Still, stakeholders will continue to make the case that the blended rates should apply to all non-bid areas, not just rural areas—and CMS may be open to that idea, they say.

“They specifically ask that question in the proposed rule: Should we extend the blended rates to all non-bid areas?” said Cara Bachenheimer, chair of the government affairs practice at Brown & Fortunato. “If we can convince the agency, before the final rule is published, that would be another potential upside.”

The proposed rule also provides a window into how CMS plans to run the next round of the bid program. For one, the agency plans to implement lead-item pricing using maximum bids, a methodology that stakeholders say reflects their input. Lead-item pricing means CMS will ask providers to submit bids on one major item within a product category and it will use those bids, among other factors, to set the price for that product and all others in the category.
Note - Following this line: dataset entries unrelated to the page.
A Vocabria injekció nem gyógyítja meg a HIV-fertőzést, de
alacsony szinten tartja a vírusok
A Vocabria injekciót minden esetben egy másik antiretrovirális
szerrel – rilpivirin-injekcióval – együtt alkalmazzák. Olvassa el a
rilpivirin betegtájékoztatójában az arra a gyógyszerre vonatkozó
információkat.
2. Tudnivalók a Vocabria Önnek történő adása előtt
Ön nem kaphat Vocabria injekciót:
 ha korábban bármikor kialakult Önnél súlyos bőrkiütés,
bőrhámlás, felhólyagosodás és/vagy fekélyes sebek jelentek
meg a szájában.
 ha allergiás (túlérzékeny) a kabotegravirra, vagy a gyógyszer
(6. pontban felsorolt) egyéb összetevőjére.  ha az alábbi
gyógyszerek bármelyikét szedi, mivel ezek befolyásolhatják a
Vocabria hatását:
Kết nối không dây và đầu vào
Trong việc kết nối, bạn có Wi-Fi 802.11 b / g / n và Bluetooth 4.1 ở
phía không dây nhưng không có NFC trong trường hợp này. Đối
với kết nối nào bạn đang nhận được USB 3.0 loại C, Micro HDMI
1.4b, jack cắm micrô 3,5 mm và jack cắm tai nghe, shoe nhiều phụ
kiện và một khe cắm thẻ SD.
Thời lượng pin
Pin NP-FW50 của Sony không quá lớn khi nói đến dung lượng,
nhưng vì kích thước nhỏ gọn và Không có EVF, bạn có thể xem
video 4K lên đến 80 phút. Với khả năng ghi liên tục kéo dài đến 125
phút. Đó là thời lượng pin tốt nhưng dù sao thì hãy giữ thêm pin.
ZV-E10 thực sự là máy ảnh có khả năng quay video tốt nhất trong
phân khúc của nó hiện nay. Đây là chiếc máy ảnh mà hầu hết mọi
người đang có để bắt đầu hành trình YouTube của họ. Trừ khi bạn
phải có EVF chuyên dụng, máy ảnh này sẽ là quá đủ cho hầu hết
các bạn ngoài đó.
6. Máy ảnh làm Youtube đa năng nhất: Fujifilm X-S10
“It’s very similar to a clearing price, which is our language,” said Jay Witter, senior vice president of public policy at AAHomecare. “It’s a significant win that acknowledges the significant flaws to median pricing. They’re moving toward something with more auction-like principles.”

Will this change, along with other changes that will be implemented in the next round of program—like tying surety bonds to bids, and implementing a higher bid ceiling—result in higher reimbursement rates? That’s the $64 million question.

“I would hope that bid prices would come in at a more reasonable level,” Bachenheimer said. “It’s difficult to predict people’s behavior, but that’s the expectation.”

As for what the proposed rule means for H.R. 4229, a bill that would provide broader relief—it would apply blended rates in all non-bid areas and retroactively from Jan. 1, 2017, to Jan. 1, 2019—AAHomecare says it’s keeping the pressure on.

“That to me is a pressure point that has helped us get to where we are today with CMS,” Ryan said. “I wouldn’t stop.”